Report each line of the records that contains the string "imprint", matching case exactly.

Extracted data entries
↓↓↓
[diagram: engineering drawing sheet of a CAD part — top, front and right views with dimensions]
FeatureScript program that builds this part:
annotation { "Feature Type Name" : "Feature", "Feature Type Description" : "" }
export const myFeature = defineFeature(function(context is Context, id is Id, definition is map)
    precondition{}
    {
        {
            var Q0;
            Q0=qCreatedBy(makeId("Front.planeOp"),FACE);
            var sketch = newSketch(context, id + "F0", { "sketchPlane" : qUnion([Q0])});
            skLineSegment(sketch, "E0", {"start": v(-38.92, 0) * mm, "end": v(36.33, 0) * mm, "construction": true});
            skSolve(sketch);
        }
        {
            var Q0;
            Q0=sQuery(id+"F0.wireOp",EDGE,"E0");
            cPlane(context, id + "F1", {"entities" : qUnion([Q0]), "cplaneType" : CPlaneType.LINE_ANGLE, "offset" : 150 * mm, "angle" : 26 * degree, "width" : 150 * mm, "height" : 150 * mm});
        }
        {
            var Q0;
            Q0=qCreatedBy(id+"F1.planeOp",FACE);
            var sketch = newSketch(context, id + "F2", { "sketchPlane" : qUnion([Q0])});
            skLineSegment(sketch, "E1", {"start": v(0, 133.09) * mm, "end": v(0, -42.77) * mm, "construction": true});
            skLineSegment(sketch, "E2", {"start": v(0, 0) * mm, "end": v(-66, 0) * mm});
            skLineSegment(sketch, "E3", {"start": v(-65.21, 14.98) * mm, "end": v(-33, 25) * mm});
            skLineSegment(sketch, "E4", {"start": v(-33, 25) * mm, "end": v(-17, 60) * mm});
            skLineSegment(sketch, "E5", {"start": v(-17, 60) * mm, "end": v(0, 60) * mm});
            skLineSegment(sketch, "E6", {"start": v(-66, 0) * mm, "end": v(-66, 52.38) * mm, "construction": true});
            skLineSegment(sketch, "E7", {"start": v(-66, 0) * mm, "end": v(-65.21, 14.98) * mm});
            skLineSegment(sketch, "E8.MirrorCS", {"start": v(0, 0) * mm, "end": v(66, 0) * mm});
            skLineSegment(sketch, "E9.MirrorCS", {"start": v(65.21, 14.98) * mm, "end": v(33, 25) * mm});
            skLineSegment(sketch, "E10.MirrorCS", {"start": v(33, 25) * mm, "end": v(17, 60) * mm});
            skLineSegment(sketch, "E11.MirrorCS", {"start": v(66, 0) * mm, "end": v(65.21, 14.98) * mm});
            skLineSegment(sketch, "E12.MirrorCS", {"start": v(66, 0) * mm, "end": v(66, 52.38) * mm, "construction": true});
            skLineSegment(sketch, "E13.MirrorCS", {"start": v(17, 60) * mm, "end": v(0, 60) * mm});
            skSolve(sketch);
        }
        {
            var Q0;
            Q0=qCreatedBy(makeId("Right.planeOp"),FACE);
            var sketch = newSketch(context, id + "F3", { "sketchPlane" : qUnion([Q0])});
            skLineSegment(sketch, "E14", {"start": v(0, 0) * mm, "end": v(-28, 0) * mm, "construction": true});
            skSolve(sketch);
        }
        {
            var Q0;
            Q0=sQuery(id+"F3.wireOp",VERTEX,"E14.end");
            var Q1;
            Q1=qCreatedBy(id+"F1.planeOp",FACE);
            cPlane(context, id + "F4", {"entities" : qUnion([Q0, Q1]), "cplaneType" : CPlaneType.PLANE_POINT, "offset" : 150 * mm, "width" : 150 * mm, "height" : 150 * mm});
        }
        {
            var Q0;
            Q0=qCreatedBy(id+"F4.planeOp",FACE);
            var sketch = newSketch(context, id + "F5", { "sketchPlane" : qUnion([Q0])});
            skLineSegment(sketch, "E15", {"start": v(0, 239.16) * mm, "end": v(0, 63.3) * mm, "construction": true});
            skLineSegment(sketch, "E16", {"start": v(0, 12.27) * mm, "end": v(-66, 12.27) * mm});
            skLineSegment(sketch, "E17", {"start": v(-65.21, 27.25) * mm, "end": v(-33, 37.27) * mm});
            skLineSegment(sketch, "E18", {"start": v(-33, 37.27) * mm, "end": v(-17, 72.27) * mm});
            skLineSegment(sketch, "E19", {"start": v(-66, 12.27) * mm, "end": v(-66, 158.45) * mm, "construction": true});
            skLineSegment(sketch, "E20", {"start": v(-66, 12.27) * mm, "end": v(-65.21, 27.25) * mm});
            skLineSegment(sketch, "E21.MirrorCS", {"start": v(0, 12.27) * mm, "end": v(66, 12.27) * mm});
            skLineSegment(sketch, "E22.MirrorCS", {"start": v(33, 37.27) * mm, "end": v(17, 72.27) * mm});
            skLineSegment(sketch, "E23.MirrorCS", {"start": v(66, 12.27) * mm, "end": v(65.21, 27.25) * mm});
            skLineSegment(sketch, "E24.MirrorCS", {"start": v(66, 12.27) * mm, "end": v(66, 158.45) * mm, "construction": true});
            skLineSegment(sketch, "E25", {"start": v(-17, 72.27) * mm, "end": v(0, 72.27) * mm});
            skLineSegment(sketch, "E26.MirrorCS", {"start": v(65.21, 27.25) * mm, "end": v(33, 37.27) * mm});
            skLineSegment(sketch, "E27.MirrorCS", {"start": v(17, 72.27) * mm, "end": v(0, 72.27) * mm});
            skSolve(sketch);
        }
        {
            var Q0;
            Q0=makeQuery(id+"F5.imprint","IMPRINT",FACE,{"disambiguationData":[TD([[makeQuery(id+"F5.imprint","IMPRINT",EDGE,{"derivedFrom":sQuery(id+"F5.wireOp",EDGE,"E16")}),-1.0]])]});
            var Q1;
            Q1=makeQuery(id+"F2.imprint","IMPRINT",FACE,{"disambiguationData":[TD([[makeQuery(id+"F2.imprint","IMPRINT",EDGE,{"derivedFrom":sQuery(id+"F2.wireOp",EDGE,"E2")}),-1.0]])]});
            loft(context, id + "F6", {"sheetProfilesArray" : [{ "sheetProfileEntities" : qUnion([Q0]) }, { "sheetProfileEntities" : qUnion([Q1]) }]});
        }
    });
↑↑↑
SOLVED EXERCISE>
            Q0=makeQuery(id+"F5.imprint","IMPRINT",FACE,{"disambiguationData":[TD([[makeQuery(id+"F5.imprint","IMPRINT",EDGE,{"derivedFrom":sQuery(id+"F5.wireOp",EDGE,"E16")}),-1.0]])]});
            Q1=makeQuery(id+"F2.imprint","IMPRINT",FACE,{"disambiguationData":[TD([[makeQuery(id+"F2.imprint","IMPRINT",EDGE,{"derivedFrom":sQuery(id+"F2.wireOp",EDGE,"E2")}),-1.0]])]});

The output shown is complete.